**THE INPUT:**
=== Section Start ===

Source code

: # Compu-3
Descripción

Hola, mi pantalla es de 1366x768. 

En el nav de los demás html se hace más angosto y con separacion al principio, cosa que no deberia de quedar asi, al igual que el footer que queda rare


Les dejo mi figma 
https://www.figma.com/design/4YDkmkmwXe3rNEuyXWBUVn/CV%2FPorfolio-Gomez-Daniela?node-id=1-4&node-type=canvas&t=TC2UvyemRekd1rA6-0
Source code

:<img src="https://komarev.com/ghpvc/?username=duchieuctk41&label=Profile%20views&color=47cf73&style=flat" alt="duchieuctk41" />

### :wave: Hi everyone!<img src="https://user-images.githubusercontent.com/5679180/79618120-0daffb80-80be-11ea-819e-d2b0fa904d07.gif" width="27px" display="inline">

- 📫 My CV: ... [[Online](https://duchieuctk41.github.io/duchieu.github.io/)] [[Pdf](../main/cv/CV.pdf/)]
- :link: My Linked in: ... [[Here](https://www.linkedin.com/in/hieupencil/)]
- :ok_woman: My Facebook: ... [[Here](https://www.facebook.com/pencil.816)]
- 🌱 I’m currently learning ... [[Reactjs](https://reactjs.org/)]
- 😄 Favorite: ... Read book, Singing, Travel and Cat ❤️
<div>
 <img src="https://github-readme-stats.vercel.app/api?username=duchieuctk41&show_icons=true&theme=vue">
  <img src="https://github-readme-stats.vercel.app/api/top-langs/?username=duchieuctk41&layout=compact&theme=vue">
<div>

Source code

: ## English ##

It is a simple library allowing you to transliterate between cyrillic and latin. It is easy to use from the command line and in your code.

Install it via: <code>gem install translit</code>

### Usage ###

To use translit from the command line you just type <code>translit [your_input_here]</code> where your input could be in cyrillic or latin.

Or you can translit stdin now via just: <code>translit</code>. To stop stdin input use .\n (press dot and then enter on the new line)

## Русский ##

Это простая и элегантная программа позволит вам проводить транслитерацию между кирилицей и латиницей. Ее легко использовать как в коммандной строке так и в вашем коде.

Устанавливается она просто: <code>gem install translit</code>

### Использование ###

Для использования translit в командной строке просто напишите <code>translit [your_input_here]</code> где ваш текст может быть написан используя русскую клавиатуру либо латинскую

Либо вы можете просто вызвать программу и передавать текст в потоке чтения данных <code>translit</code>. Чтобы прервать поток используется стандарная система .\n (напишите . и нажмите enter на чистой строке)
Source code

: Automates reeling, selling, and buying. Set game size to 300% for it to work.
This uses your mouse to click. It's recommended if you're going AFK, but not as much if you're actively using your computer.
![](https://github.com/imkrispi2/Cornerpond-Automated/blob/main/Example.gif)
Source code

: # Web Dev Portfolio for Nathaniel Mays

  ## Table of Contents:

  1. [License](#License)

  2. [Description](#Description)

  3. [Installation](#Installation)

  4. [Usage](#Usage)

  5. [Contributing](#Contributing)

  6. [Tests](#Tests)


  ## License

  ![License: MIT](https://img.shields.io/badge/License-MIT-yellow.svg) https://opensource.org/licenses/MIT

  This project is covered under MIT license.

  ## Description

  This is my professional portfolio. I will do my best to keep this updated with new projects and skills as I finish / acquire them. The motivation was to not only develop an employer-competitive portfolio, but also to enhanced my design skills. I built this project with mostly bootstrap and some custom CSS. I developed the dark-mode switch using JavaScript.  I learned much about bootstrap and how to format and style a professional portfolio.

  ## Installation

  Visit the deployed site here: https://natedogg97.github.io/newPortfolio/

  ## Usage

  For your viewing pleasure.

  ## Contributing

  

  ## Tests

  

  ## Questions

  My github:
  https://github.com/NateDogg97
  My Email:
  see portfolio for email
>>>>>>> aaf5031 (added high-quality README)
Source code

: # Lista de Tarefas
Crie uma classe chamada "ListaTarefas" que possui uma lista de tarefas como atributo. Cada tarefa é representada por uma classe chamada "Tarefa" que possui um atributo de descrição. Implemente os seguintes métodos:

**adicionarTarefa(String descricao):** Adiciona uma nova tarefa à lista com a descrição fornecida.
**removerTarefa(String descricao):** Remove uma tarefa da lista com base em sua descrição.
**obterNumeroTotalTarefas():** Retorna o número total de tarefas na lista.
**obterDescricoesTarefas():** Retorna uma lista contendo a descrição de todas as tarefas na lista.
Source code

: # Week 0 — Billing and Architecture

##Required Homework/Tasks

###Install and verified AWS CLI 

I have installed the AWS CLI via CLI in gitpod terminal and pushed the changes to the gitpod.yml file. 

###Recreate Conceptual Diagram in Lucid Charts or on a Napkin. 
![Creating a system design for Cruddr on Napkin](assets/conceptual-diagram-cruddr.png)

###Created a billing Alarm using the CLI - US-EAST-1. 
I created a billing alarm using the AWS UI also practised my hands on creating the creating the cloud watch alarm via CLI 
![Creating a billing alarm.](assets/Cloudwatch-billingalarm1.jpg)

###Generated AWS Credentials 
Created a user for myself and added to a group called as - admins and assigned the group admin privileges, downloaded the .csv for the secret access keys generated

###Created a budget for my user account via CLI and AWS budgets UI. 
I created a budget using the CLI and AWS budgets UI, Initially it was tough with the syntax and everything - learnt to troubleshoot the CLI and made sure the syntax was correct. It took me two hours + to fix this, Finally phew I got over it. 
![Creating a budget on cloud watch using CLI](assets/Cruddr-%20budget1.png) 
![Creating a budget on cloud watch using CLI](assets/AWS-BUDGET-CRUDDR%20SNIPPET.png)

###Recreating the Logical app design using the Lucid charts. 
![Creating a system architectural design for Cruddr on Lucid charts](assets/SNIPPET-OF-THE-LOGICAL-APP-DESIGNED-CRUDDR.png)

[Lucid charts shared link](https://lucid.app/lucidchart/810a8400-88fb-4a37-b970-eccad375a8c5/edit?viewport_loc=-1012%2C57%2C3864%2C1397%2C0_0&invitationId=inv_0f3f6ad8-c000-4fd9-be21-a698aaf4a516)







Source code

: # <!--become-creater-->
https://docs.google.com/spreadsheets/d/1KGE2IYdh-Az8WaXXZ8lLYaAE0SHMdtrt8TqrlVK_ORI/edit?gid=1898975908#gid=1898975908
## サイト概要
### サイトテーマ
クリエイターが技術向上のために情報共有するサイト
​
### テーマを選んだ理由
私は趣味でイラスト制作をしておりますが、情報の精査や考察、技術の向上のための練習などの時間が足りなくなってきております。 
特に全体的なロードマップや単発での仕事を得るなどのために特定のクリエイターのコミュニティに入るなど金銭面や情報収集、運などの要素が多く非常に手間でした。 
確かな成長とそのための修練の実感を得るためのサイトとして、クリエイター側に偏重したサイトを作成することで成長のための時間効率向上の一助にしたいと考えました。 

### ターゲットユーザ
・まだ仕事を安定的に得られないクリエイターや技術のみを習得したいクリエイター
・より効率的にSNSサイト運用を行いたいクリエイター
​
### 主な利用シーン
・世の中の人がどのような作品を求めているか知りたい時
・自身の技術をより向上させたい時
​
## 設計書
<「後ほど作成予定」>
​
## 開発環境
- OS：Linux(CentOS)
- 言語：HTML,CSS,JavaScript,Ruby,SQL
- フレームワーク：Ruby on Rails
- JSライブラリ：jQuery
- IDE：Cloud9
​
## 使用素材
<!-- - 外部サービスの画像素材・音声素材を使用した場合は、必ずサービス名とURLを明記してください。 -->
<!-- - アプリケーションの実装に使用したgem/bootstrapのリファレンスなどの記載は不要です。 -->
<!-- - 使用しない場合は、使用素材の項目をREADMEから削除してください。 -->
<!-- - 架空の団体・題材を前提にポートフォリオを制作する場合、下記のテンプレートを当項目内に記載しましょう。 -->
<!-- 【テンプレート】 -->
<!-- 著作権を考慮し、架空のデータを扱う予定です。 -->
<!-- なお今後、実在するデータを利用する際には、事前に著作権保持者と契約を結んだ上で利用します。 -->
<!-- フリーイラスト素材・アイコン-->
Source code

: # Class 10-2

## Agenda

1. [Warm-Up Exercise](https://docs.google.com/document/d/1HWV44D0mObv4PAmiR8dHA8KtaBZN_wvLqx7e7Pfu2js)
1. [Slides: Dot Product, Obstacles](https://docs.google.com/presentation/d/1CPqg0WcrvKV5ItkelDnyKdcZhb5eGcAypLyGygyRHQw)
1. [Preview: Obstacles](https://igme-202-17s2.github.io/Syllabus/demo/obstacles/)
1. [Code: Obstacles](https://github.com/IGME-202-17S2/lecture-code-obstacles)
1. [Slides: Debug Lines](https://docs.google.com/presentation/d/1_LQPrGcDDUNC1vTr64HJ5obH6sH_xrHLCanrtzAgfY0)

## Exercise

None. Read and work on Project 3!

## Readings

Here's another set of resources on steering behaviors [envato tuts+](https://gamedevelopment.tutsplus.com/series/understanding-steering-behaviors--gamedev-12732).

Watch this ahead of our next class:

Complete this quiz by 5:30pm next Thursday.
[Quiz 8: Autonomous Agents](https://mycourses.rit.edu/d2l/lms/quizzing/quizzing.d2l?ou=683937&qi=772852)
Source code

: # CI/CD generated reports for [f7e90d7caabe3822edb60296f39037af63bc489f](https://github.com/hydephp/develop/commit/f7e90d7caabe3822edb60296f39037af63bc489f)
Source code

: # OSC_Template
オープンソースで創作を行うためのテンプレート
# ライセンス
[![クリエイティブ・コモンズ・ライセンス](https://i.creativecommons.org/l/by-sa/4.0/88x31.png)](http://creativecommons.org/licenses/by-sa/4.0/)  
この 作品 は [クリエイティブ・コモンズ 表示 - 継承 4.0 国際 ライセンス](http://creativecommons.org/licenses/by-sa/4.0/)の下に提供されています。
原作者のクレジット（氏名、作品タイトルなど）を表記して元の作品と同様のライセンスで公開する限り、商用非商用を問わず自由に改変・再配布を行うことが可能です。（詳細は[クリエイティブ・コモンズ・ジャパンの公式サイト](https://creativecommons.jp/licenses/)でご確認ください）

=== Section End ===

**TO-DO ITEM:**
Copy the lines from the line containing "## Questions" to the line containing "Crie uma classe", both included, word for word.

**SOLUTION FOR THIS TASK:**
  ## Questions

  My github:
  https://github.com/NateDogg97
  My Email:
  see portfolio for email
>>>>>>> aaf5031 (added high-quality README)
Source code

: # Lista de Tarefas
Crie uma classe chamada "ListaTarefas" que possui uma lista de tarefas como atributo. Cada tarefa é representada por uma classe chamada "Tarefa" que possui um atributo de descrição. Implemente os seguintes métodos:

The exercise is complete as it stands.